Other icebergs get “calved” from ice-shelves – and there are manifold ways those shelves can be formed. Water, it seems, does not simply freeze and, with varying salinity levels, the point at which it starts to go solid can actually be way below zero …..

What we call fresh water, makes up only 3% of the water on Earth. All the rest is in the seas and oceans. Most of the fresh water is in glaciers and permafrost (69%), some in groundwater (30%). Only 1% (or 0.03% of all water on Earth) is in lakes and rivers ! It was mind blowing, because nature never makes anything easy.

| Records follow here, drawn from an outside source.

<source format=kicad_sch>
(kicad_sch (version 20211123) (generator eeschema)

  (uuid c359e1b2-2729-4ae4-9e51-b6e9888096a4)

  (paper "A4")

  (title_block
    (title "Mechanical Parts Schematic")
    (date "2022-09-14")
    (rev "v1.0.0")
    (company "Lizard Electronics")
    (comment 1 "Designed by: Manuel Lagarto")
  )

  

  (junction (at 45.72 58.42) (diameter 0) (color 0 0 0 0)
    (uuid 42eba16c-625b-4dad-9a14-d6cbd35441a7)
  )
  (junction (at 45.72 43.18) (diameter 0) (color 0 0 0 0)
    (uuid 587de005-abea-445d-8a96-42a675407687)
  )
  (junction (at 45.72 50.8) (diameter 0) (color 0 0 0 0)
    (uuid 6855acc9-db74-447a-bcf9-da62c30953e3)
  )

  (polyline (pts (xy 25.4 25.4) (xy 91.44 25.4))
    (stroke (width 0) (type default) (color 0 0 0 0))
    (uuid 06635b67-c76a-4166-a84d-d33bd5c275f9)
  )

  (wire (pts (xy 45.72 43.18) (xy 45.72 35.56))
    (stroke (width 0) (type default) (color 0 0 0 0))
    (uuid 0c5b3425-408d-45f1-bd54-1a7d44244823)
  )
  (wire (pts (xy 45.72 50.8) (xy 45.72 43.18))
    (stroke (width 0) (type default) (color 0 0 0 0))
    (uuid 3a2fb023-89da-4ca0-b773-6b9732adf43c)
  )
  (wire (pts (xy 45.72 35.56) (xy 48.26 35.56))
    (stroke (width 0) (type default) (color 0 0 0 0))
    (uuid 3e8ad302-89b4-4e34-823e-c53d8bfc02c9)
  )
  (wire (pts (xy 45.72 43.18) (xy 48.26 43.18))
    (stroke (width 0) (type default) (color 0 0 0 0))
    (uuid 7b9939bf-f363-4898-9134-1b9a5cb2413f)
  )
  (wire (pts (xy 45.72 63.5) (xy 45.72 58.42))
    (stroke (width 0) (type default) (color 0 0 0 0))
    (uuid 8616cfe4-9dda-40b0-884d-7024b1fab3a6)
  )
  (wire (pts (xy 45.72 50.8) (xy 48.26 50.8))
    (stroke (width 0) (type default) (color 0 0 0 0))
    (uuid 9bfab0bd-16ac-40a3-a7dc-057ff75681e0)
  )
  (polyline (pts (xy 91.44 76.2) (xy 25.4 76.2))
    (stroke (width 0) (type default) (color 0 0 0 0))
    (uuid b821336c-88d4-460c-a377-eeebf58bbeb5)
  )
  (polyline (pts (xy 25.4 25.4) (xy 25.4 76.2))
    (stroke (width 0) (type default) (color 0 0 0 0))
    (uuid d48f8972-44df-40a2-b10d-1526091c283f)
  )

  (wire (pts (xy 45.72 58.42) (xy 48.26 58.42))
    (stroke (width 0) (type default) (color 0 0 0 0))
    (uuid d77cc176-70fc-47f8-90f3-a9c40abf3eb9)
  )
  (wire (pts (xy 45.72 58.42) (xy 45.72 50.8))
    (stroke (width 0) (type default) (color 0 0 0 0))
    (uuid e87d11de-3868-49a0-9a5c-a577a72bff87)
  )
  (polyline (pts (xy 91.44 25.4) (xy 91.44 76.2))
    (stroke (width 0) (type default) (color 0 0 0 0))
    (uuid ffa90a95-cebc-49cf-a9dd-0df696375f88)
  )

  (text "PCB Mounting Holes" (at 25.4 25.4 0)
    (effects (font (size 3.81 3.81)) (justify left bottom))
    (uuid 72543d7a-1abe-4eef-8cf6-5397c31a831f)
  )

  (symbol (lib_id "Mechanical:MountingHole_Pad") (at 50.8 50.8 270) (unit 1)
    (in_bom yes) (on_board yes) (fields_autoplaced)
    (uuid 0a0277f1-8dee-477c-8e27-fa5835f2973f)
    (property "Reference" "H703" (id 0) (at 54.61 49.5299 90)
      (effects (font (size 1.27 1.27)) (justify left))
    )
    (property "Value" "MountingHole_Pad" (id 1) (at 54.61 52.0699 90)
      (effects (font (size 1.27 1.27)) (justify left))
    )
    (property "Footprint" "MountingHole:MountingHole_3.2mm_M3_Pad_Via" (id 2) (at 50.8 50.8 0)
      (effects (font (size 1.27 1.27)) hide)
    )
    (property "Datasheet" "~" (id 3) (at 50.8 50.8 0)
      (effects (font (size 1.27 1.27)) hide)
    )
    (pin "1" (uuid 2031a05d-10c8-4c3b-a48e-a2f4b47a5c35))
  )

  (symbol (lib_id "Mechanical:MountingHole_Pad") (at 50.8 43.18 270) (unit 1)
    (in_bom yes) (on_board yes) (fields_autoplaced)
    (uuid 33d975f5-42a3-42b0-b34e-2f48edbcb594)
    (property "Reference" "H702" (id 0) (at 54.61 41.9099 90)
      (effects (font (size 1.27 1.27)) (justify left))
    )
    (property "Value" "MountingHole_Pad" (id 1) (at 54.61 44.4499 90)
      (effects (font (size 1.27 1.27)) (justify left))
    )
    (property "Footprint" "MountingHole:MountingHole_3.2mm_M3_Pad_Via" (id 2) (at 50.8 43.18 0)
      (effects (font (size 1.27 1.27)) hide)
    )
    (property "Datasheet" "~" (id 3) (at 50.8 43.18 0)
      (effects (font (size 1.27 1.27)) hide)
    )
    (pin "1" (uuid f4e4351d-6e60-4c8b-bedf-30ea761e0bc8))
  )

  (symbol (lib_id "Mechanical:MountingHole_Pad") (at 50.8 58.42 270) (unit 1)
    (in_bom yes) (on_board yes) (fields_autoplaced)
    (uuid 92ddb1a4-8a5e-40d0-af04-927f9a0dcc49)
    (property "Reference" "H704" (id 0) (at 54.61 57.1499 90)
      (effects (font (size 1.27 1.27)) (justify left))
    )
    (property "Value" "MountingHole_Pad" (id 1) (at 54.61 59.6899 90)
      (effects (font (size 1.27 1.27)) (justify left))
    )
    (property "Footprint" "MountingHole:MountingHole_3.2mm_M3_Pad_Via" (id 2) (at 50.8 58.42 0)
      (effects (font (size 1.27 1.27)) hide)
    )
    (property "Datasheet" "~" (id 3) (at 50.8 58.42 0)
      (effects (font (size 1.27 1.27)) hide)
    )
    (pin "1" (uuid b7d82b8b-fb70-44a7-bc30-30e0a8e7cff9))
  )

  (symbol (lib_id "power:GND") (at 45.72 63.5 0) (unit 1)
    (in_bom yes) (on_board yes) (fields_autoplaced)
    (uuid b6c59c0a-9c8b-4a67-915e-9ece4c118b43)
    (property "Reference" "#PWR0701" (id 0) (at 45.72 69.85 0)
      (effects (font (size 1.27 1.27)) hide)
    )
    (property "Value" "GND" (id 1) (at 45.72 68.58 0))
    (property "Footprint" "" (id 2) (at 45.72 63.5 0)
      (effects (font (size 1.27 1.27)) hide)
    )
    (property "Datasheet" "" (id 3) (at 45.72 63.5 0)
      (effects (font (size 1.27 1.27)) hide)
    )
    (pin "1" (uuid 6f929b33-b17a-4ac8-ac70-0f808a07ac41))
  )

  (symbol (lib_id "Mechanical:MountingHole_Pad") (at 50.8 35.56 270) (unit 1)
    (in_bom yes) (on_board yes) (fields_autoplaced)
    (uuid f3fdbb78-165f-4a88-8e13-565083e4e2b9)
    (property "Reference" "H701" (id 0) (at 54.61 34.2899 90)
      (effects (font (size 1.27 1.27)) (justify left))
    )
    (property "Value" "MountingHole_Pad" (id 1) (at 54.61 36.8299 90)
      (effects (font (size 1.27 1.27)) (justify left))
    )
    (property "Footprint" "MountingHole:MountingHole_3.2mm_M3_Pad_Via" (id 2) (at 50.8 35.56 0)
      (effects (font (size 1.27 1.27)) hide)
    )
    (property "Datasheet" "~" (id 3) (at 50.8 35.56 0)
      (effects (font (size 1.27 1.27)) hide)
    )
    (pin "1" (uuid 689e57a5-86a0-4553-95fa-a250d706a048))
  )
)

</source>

The next entertainment was a documentary on how the wreck of Sir Earnest Shackleton’s ship, “The Endurance”, was located in 2022. It was a nicely done thing which cut in a lot of the actual film shot by the expedition photographer, Frank Hurley and extracts from the diaries of crew members, into a fascinating documentary about the search. Obviously, but apparently not for “dramatic” effect, the wreck was finally located in “borrowed time” at the very end of the search. I know I am a slightly soppy person, but the diary extracts were very moving. All of those people on The Endurance, were possessed with a level of strength, fortitude and selfless courage that puts all of us to shame. I had a tear in my eye at the end – and Shrek was not even in it !

The daily briefing revealed that, although making for rough going, the strong winds had meant an unusually fast transit from South Georgia. We were told that we should be at Elephant Island on the morning of the following day.

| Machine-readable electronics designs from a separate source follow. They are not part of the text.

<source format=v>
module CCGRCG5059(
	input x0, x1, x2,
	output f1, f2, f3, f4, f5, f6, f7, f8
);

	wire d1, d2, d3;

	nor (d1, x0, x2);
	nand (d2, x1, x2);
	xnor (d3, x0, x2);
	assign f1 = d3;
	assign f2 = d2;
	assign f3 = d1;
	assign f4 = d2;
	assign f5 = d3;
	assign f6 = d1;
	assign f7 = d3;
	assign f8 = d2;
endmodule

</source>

If conditions permitted, we might even be able to land in the bay at Point Wild That was where Shackleton’s remaining twenty one crew had waited for five months for him to cross to South Georgia in an open boat and return in a ship to rescue them.

The dinner was what was becoming the usual “chat-a-thon” with food. I had a kind of salmon tartare (presumably un-krilled), a nice rib-eye steak and chocolate fondant.

Then, it was finish writing this and go to bed, because there seemed to be less rolling when you were laying down. Maybe, we hoped, we would have some more serious adventuring the next day.